■ **WORK INSTRUCTION**
Give back each line of the data exactly.

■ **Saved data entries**

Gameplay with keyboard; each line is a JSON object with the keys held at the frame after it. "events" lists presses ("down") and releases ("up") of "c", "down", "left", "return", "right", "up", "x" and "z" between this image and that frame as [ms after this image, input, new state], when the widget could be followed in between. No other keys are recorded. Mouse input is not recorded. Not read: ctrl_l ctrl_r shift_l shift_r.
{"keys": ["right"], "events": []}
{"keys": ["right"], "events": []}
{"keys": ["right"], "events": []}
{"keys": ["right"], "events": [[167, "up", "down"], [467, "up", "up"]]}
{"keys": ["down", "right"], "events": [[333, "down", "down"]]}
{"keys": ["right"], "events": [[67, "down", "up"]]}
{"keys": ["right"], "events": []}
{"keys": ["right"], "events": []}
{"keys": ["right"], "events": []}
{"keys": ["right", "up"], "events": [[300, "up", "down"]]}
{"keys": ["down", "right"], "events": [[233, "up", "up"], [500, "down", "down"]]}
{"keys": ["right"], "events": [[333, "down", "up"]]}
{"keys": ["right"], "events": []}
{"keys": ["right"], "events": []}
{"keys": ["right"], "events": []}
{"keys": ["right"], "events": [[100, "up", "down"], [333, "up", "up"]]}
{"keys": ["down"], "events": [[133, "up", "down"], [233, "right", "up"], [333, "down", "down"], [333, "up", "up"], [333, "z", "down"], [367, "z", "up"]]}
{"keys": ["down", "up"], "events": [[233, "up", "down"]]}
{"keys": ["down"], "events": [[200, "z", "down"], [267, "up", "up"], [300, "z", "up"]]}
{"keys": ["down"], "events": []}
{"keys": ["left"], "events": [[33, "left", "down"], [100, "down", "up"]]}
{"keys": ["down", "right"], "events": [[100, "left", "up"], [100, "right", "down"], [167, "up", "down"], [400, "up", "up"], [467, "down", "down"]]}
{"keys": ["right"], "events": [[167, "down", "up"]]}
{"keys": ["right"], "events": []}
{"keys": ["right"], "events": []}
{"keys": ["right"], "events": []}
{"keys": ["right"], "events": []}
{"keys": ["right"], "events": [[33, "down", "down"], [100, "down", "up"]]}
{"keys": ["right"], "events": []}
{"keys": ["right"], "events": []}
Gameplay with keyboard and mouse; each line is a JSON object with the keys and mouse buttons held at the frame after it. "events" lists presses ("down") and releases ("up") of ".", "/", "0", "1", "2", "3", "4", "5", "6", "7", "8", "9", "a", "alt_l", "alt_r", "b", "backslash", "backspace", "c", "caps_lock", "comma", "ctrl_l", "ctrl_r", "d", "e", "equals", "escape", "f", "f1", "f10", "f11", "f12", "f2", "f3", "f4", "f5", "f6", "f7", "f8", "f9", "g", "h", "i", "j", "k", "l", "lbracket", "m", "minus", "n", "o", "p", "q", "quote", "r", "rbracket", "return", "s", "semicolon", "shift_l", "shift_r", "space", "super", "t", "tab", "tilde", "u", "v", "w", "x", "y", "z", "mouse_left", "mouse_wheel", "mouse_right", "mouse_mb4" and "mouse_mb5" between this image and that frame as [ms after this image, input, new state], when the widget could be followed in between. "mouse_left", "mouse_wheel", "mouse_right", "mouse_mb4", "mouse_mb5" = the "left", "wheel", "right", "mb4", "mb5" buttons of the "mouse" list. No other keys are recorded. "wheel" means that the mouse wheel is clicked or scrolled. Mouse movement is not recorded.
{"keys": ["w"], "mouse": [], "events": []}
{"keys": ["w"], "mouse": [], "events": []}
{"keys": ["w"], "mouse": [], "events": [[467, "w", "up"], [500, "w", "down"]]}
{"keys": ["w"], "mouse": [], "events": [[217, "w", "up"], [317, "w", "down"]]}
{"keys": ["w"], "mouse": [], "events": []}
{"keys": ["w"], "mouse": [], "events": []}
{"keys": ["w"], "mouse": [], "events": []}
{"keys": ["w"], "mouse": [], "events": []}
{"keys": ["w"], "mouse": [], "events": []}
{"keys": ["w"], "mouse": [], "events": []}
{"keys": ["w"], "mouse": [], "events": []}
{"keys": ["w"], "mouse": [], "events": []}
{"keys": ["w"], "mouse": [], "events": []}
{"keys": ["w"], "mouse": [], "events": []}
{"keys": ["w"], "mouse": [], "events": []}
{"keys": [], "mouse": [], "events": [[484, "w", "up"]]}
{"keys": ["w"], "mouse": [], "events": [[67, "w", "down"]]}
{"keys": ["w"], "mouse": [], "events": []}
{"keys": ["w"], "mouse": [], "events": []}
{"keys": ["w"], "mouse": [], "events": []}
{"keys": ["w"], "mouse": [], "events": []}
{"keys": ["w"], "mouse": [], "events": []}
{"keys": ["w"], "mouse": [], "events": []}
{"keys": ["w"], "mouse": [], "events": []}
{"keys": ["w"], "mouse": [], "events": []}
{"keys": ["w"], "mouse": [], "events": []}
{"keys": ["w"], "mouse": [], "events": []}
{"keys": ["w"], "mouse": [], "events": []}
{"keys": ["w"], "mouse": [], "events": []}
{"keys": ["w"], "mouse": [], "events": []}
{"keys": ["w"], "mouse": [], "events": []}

■ **ANSWER BOX**
Gameplay with keyboard; each line is a JSON object with the keys held at the frame after it. "events" lists presses ("down") and releases ("up") of "c", "down", "left", "return", "right", "up", "x" and "z" between this image and that frame as [ms after this image, input, new state], when the widget could be followed in between. No other keys are recorded. Mouse input is not recorded. Not read: ctrl_l ctrl_r shift_l shift_r.
{"keys": ["right"], "events": []}
{"keys": ["right"], "events": []}
{"keys": ["right"], "events": []}
{"keys": ["right"], "events": [[167, "up", "down"], [467, "up", "up"]]}
{"keys": ["down", "right"], "events": [[333, "down", "down"]]}
{"keys": ["right"], "events": [[67, "down", "up"]]}
{"keys": ["right"], "events": []}
{"keys": ["right"], "events": []}
{"keys": ["right"], "events": []}
{"keys": ["right", "up"], "events": [[300, "up", "down"]]}
{"keys": ["down", "right"], "events": [[233, "up", "up"], [500, "down", "down"]]}
{"keys": ["right"], "events": [[333, "down", "up"]]}
{"keys": ["right"], "events": []}
{"keys": ["right"], "events": []}
{"keys": ["right"], "events": []}
{"keys": ["right"], "events": [[100, "up", "down"], [333, "up", "up"]]}
{"keys": ["down"], "events": [[133, "up", "down"], [233, "right", "up"], [333, "down", "down"], [333, "up", "up"], [333, "z", "down"], [367, "z", "up"]]}
{"keys": ["down", "up"], "events": [[233, "up", "down"]]}
{"keys": ["down"], "events": [[200, "z", "down"], [267, "up", "up"], [300, "z", "up"]]}
{"keys": ["down"], "events": []}
{"keys": ["left"], "events": [[33, "left", "down"], [100, "down", "up"]]}
{"keys": ["down", "right"], "events": [[100, "left", "up"], [100, "right", "down"], [167, "up", "down"], [400, "up", "up"], [467, "down", "down"]]}
{"keys": ["right"], "events": [[167, "down", "up"]]}
{"keys": ["right"], "events": []}
{"keys": ["right"], "events": []}
{"keys": ["right"], "events": []}
{"keys": ["right"], "events": []}
{"keys": ["right"], "events": [[33, "down", "down"], [100, "down", "up"]]}
{"keys": ["right"], "events": []}
{"keys": ["right"], "events": []}
Gameplay with keyboard and mouse; each line is a JSON object with the keys and mouse buttons held at the frame after it. "events" lists presses ("down") and releases ("up") of ".", "/", "0", "1", "2", "3", "4", "5", "6", "7", "8", "9", "a", "alt_l", "alt_r", "b", "backslash", "backspace", "c", "caps_lock", "comma", "ctrl_l", "ctrl_r", "d", "e", "equals", "escape", "f", "f1", "f10", "f11", "f12", "f2", "f3", "f4", "f5", "f6", "f7", "f8", "f9", "g", "h", "i", "j", "k", "l", "lbracket", "m", "minus", "n", "o", "p", "q", "quote", "r", "rbracket", "return", "s", "semicolon", "shift_l", "shift_r", "space", "super", "t", "tab", "tilde", "u", "v", "w", "x", "y", "z", "mouse_left", "mouse_wheel", "mouse_right", "mouse_mb4" and "mouse_mb5" between this image and that frame as [ms after this image, input, new state], when the widget could be followed in between. "mouse_left", "mouse_wheel", "mouse_right", "mouse_mb4", "mouse_mb5" = the "left", "wheel", "right", "mb4", "mb5" buttons of the "mouse" list. No other keys are recorded. "wheel" means that the mouse wheel is clicked or scrolled. Mouse movement is not recorded.
{"keys": ["w"], "mouse": [], "events": []}
{"keys": ["w"], "mouse": [], "events": []}
{"keys": ["w"], "mouse": [], "events": [[467, "w", "up"], [500, "w", "down"]]}
{"keys": ["w"], "mouse": [], "events": [[217, "w", "up"], [317, "w", "down"]]}
{"keys": ["w"], "mouse": [], "events": []}
{"keys": ["w"], "mouse": [], "events": []}
{"keys": ["w"], "mouse": [], "events": []}
{"keys": ["w"], "mouse": [], "events": []}
{"keys": ["w"], "mouse": [], "events": []}
{"keys": ["w"], "mouse": [], "events": []}
{"keys": ["w"], "mouse": [], "events": []}
{"keys": ["w"], "mouse": [], "events": []}
{"keys": ["w"], "mouse": [], "events": []}
{"keys": ["w"], "mouse": [], "events": []}
{"keys": ["w"], "mouse": [], "events": []}
{"keys": [], "mouse": [], "events": [[484, "w", "up"]]}
{"keys": ["w"], "mouse": [], "events": [[67, "w", "down"]]}
{"keys": ["w"], "mouse": [], "events": []}
{"keys": ["w"], "mouse": [], "events": []}
{"keys": ["w"], "mouse": [], "events": []}
{"keys": ["w"], "mouse": [], "events": []}
{"keys": ["w"], "mouse": [], "events": []}
{"keys": ["w"], "mouse": [], "events": []}
{"keys": ["w"], "mouse": [], "events": []}
{"keys": ["w"], "mouse": [], "events": []}
{"keys": ["w"], "mouse": [], "events": []}
{"keys": ["w"], "mouse": [], "events": []}
{"keys": ["w"], "mouse": [], "events": []}
{"keys": ["w"], "mouse": [], "events": []}
{"keys": ["w"], "mouse": [], "events": []}
{"keys": ["w"], "mouse": [], "events": []}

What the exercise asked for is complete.